Mais ça ne suffit pas, alors y'a aussi Petit Gilles, qui est dégoûté de s'appeler comme ça parce qu'il a 17 ans, du coup il met le feu à son lycée ou il ruine une sandwicherie pour faire comme les grands.

Grand Gilles s'indigne alors ensuite sur les réseaux sociaux que Petit Gilles soit arrêté et menotté.

Pourtant Petit Gilles a ruiné la vie de Gilles le commerçant, qui n'y est pour rien, et qui a mis des années à ouvrir sa sandwicherie. En travaillant. Et ayant les mêmes problèmes que Grand Gilles.

Grand Gilles qui pendant ce temps a fracassé une Porsche au hasard dans la rue parce que c'est trop Nanti, mais qui a lancé un avis de recherche le jour où quelqu'un lui a maladroitement rayé son rétroviseur la nuit.

En même temps, y'a Gilles le cycliste qui part au marché, tout ça il s'en fout, mais il ne sait plus s'il doit mettre son Gilet de sécurité ou pas, car lui il veut juste aller acheter des radis sans se faire emmerder.

Y'a Gilles, celui qui met son Gilet pour aller chasser en buvant un coup, et heureusement que lui il n'est pas là parce qu'il sait beaucoup moins bien négocier.

Bref, tout ça nous a déjà fait oublié Gilles, oui tu sais, l'agriculteur méritant qui travaille tant. Celui qui s'en fout de passer à la télé, mais qui veut juste vivre décemment. Lui aussi s'appelle Gilles pourtant.

Ah oui mais ça on s'en fout aussi, car souviens toi, Gilles le journaliste, enfin Gilles le chef des journalistes, enfin Gilles le Nanti, il veut de l'actu chaude pour faire de l'audience, enfin t'as compris.

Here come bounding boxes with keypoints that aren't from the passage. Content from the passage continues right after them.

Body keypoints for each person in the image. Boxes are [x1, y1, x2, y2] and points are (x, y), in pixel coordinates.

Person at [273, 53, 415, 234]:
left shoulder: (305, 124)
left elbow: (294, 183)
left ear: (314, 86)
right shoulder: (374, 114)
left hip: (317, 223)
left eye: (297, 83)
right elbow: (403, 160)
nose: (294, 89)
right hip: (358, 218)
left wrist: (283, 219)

Gilles, c'est la France. Et la France, ce n'est peut-être pas parfait. Donc Gilles a le droit de manifester, c'est même son devoir s'il n'est pas satisfait.

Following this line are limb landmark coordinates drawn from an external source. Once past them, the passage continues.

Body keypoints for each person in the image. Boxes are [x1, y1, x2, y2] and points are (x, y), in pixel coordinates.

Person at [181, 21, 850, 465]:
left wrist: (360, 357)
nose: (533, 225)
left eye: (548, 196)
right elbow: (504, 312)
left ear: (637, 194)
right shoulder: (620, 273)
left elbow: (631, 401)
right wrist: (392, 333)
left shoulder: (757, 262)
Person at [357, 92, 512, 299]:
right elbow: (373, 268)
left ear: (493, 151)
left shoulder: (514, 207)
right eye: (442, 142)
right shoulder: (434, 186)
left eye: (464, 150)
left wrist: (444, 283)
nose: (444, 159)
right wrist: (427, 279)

Gilles a le droit de porter des convictions fièrement, car des convictions c'est beau, surtout lorsqu'elles sont communes. 

Mais Gilles ne doit pas oublier qu'on lui offre ce droit là car il habite en France, qu'on respecte ses convictions, qu'on le protège, qu'on le considère pour qui il est.

Alors Gilles, s'il te plait, avant qu'il ne soit trop tard, arrête les conneries. 

N'oublie pas qui tu es, et où tu as grandi.

Ne m'oblige pas à jeter mon Gilet, celui que je mettrais en vélo si j'avais envie d'aller m'acheter des radis.